Brexit: The European Union and Misunderstood Sovereignty
Sovereignty was defined by prominent political geographer, John Agnew as based on the legitimate exercise of power which has been traditionally conceived as territorially rigid. This would explain the Brexit idea of sovereignty. The belief that leaving the EU would represent a return to full British sovereignty.
To view the collection of nation-states in the world as sharing a homogenous degree and being the only possessors of authority would be incorrect. Thus, common depictions of loss of sovereignty expressed for example by pro-Brexit campaigners tells us very little as there is no complete notion of sovereignty.
European Union Members
In becoming a member of the European Union, it could well be argued that the states exercise in this process a high degree of territorially defined sovereignty. This has led to higher volatility levels in fx trading pairs like the EUR/USD and the EUR/JPY.
There is no clause that obliges members to remain in the Union and Eurozone members are still supposed to enjoy full fiscal sovereignty. However, whilst being a member of the European Union and particularly the Eurozone, there is certainly a trade-off between territorially defined authority and being subject to that of EU legislation, as long as that state remains a member.
This is even more obvious with the common currency whereby ceding control represents a distinctive loss of authority over monetary policy.
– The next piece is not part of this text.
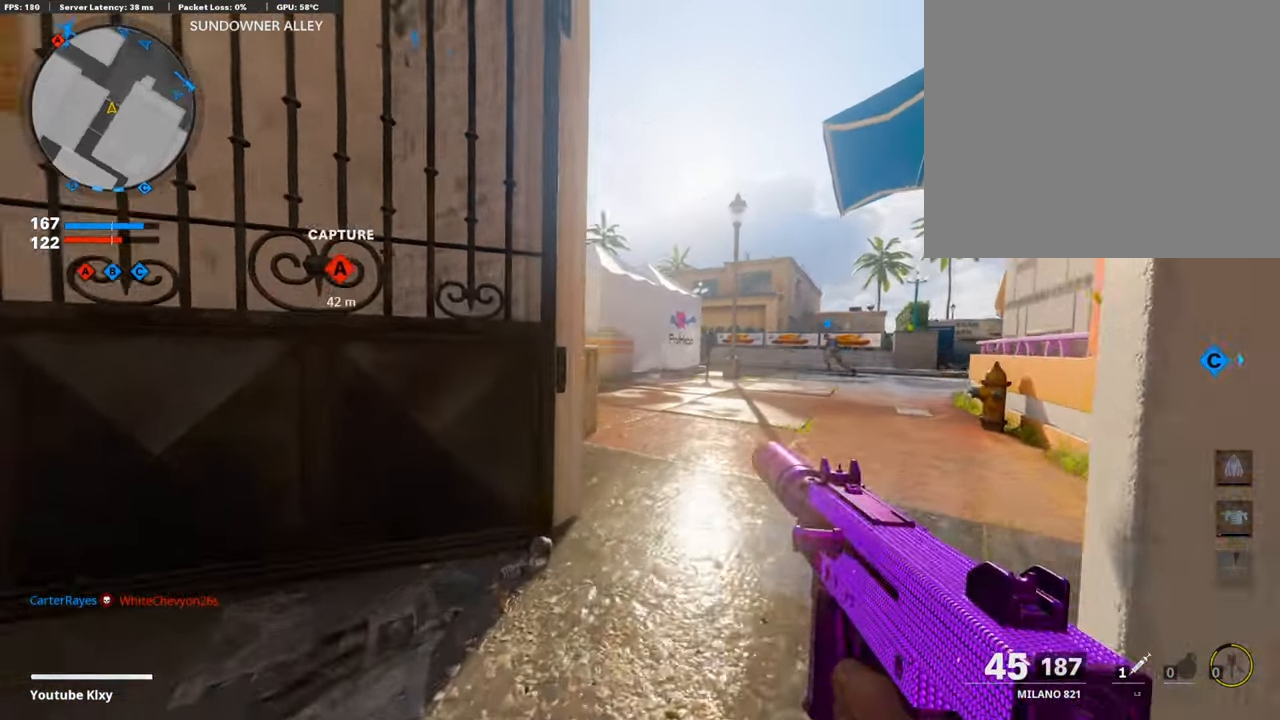
{"buttons": [], "left_stick": "up-left", "right_stick": "center", "events": [[50, "L3", "up"], [219, "left_stick", "left"], [303, "left_stick", "up-left"], [303, "right_stick", "center"], [336, "L3", "down"], [454, "L3", "up"]]}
The de facto nature of authority in the Eurozone was highlighted by the European Debt Crises – interestingly often described as the European Sovereign Debt Crisis – for a number of reasons. It highlighted the fact that countries like Spain and Greece were authoritatively unresponsive both pre and post-crisis.
Eurozone Economic Crisis
Pre-crisis, they had overvalued currencies and without the ability to raise interest rates or control the circulation of bank notes, they were unable to enact monetary policies responsive to global demand. Post-crisis, the loss of effective authority was arguably even more acute. Let’s take the example of Greece, which was unable to devalue its currency to increase its competitiveness and also faced imposed fiscal controls from the ECB, IMF, and a very influential German government.
Therefore, not only was its monetary policy affected by regulations outlined by the ECB, it was now forced to implement budget cuts in areas from pensions to public sector wages. The situation was so extreme that even an electoral rejection of austerity didn’t stop the Greek government from losing much of its fiscal authority.
The EU represents an extreme sovereignty regime opposing the traditional nation-state one, but this conflicting dynamic of state power, as opposed to external influence, can be seen with other international institutions like the WTO and NAFTA, as well as private firms which in many sectors are extremely mobile. The fluidity of capital makes complete authority expressed as sovereignty unattainable. Thus, when the people complain about sovereignty it is worth bearing in mind what authority actually means in relation to the nation-state.